人の心は問題の解決をいつも追つてゐるものかも知れないが、矛盾の解決によつて問題を解決しようとは必ずしも希つてはゐない。生活意欲といふものは寧ろ問題を矛盾したまゝ會得しようと希つてゐるし、事實それを日々實行してゐる。この根強い希いが藝術を生み、これを諒解する。自然が問題を矛盾したまゝ解決してみせている樣に、藝術は問題を矛盾したまゝ生かしてゐる。ジイドの解決という意味は、結局かういふ處に落着くのであるが、批評家はこの「充分な解決」を前にして、新たに問題を假定し、これを別樣に解決する。こゝに作家と批評家との間の尋常な正當な主従関係があると私は信じてゐる。批評は作品を追ひこす事は出來ない、追ひ越してはならぬ。これを一つの批評態度としてひとへに退嬰的だとか人間進歩の敵だとかと考へるのは、未だ考へが足りないのである。態度ではない、さういふ極く自然な矛盾が在るのだ、矛盾した事情があるのだ。そして矛盾といふものはこつちの心構へ一つで目障りになつたりならなかつたりするものである。(「批評について」全集第三巻、四〇~四一頁)

 

保留した事前説明とは、この自分に対する言い聞かせのような一節に誘導するための、先行的に立てられた二つの問題である。一つは理論。理論の限界性にかかる点である。理論とは批評のことである。その時代、同じ批評でも抽象的な議論に拠りがちの既定の批評法が目につくからであった。時代の嵐ともいうべきプロレタリア文学運動とその理論である。小林は理論を容れない。叙述法としても容れない。所詮理論には限界が伴う。批評は、理論の限界を容れて、限界を逆説的に生かす叙述法にこそ道が開けるとする。こここには抽象的議論や議論のための議論をよしとしない一貫した姿勢が横たわっている。また論じられたものが理論(文学理論)を得ていたとしても、肝心の作品(制作)から離れてしまっていること、それにもかかわらず理論を作品の上位に置く、小林秀雄からすれば主客転倒の批評態度への不満もあった。

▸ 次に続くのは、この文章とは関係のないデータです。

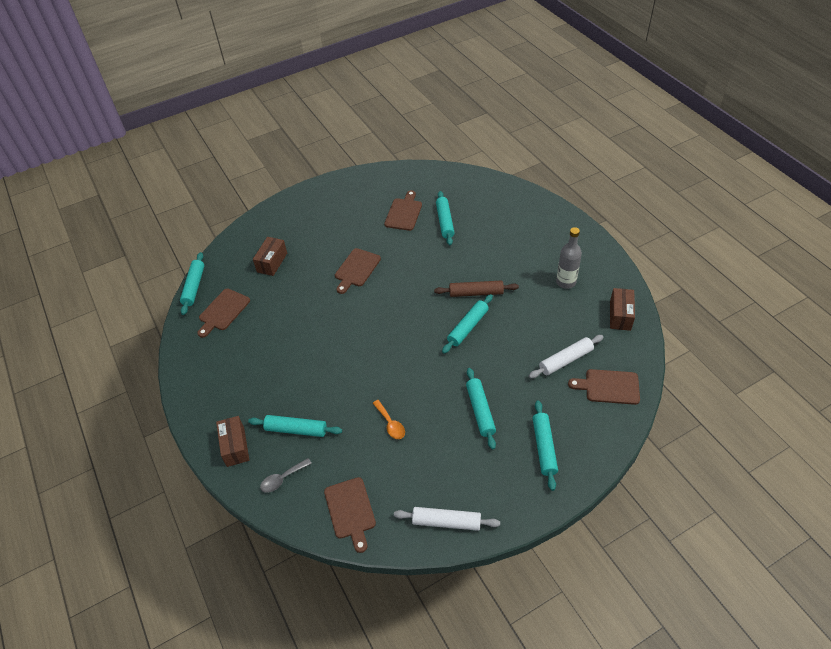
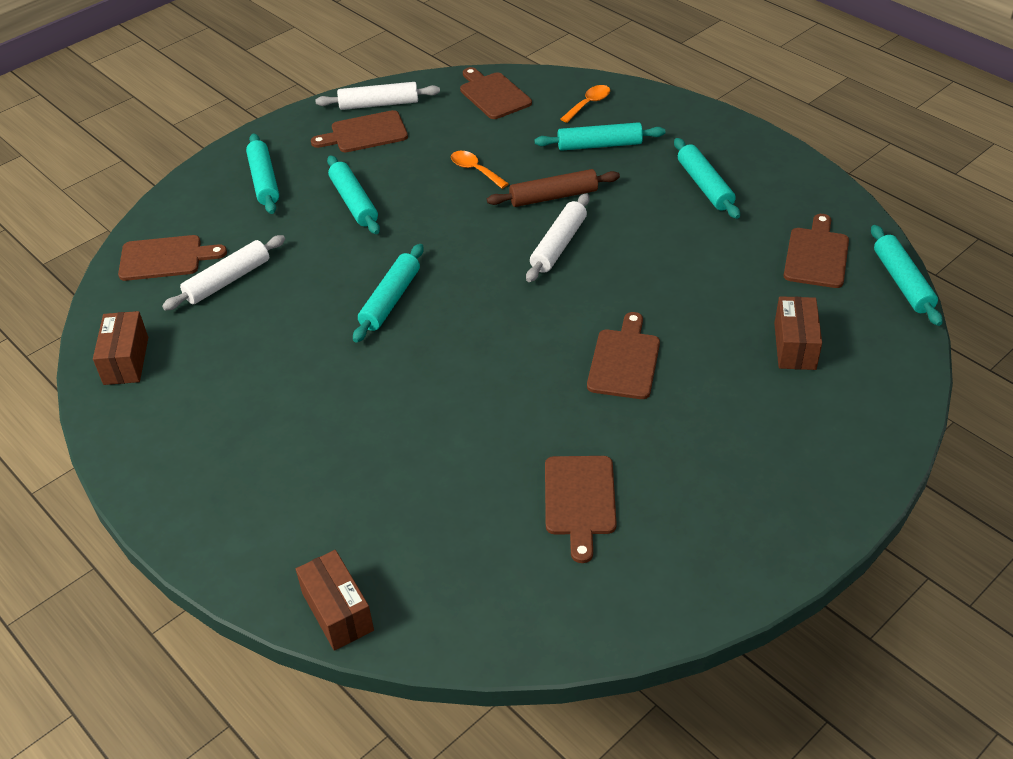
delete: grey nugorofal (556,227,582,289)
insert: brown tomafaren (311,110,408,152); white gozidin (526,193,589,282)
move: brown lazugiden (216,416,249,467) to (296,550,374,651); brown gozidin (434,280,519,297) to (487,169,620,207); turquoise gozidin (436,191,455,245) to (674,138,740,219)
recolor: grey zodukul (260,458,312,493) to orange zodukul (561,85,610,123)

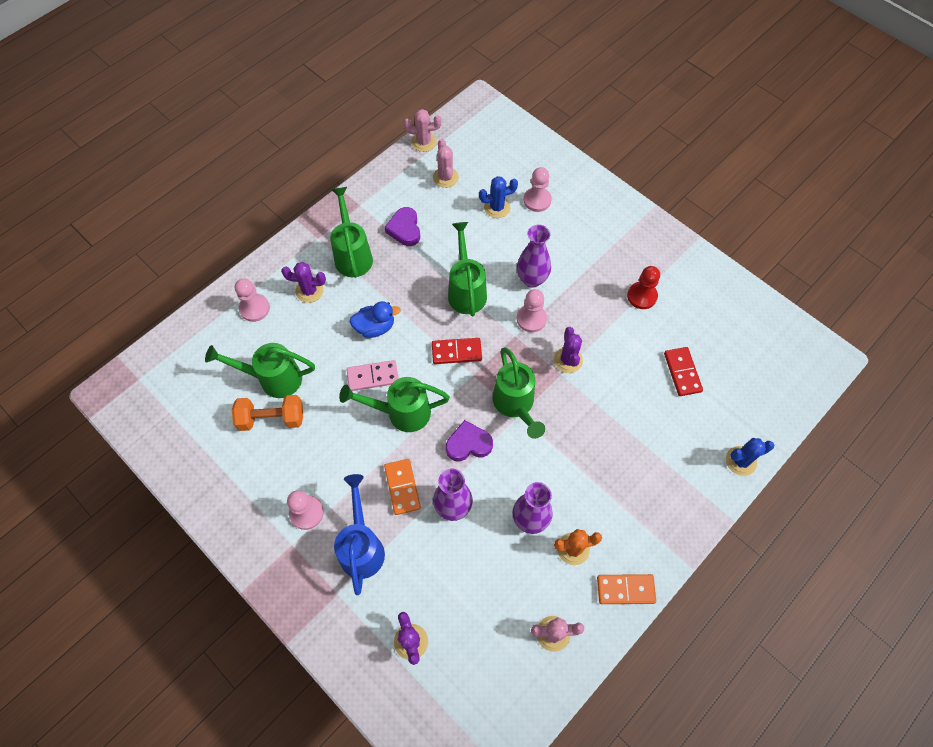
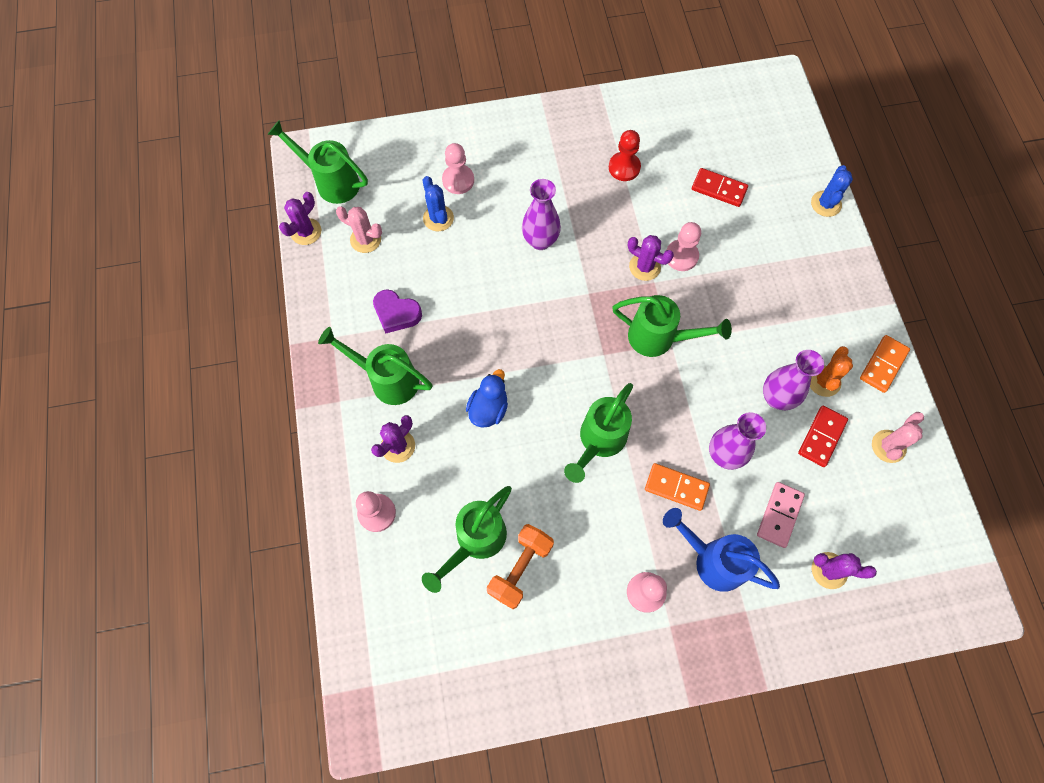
delete: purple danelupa (446,420,493,461)
move: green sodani (448,222,487,316) to (268,120,368,204); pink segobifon (517,289,547,332) to (666,222,701,271); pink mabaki (347,360,399,391) to (757,482,805,548); red mabaki (432,338,482,364) to (798,406,848,467)
recolor: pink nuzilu (404,109,441,152) to purple nuzilu (279,192,321,245)
rotate: blue nuzilu (479,176,518,218) = (423,176,454,231) 45 degrees counterclockwise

もう一点は、ジイドの一言。「實際の處を言へば、藝術の領域には、作品がとりもなほさず問題の充分な解決でない樣な問題は無いのだ」(『背徳者』序文)である。作品(藝術)の全き性に言及した、他にはなにも要らないとする格言的なセンテンスである。主従関係とか、作品を超えてはならない(越えられない)とかは(傍線部)、全き性が先行し、先行していることを受け入れ、受け入れを前提とした批評態度から発せられる、一種の自戒である。ジイドの「充分な解決」を「別様に解決する」のも、全き性に対する矛盾ではなく、作品の全き性を解決するの謂いである。あるいは「充分な解決」を解決するの謂いである。主従関係は貫徹されるのである。